Une réforme « probablement infaisable pour les éditeurs de logiciels »

« Pour tout nouveau développement de logiciel, les éditeurs de logiciels prévoient leur mise en accessibilité pour les travailleurs handicapés », indiquait ainsi le texte voté par la Haute assemblée le 28 juin dernier, pour une entrée en vigueur au plus tard en 2019. « Les personnes handicapées peuvent rencontrer des difficultés dans le cadre de leur exercice professionnel, pour accomplir les tâches requises et communiquer dans l’exercice de leur travail lorsque les logiciels mis à leur disposition ne sont pas accessibles », expliquaient les socialistes Dominique Gillot et Claire-Lise Campion en appui de leur amendement. Les deux sénatrices ajoutaient que des associations d’aveugles et malvoyants leur faisaient « régulièrement part de leurs difficultés en la matière », pointant ainsi « un frein à leur insertion professionnelle ».

Le gouvernement est cependant sur le point de faire sauter cette nouvelle obligation à destination des professionnels du logiciel. L'exécutif estime que ces dispositions visent « indistinctement tous les logiciels susceptibles d’être utilisés par un travailleur handicapé (bien au-delà des seuls progiciels ou logiciels directement liés au travail) et tous les handicaps » – des objections déjà émises par les rapporteurs au Sénat. « Assurer une telle accessibilité universelle est probablement infaisable pour les éditeurs de logiciels, notamment les plus petits d’entre eux. »

Si aucune motion de censure n’est adoptée par les députés dans les prochaines heures, ces dispositions seront donc supprimées par l’Assemblée nationale.

Du télétravail pour tous les salariés handicapés

En revanche, le gouvernement n’a pas touché au reste de l’article 25 bis du projet de loi Travail, qui impose expressément aux employeurs de s’assurer que « les logiciels installés sur le poste de travail des personnes handicapées et nécessaires à leur exercice professionnel » leur soient bien « accessibles ».

De manière plus surprenante, l’exécutif n’est donc pas revenu sur la dernière mesure de cet article, selon laquelle le poste de travail de chaque personne handicapée devra être « accessible en télétravail » – donc à domicile. « Cette obligation va s’avérer impossible à mettre en œuvre » prévenaient pourtant il y a quelques semaines les rapporteurs du Sénat.
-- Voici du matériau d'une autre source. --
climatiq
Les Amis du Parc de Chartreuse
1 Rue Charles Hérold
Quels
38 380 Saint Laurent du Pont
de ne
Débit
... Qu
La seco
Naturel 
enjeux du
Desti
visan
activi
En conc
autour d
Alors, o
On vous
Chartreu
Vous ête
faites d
Et pour cause, on imagine sans mal que certaines missions ne peuvent pas être effectuée ailleurs que sur le lieu de travail : ouvrier agricole, vendeur, hôtesse de caisse, etc.

Si ces dispositions sont maintenues en l’état suite aux prochains votes du Sénat et de l’Assemblée nationale (qui aura le dernier mot d'ici la fin du mois), l’ensemble de ces dispositions entrera en vigueur « à une date fixée par décret, et au plus tard trois ans » après la publication de la loi Travail au Journal officiel.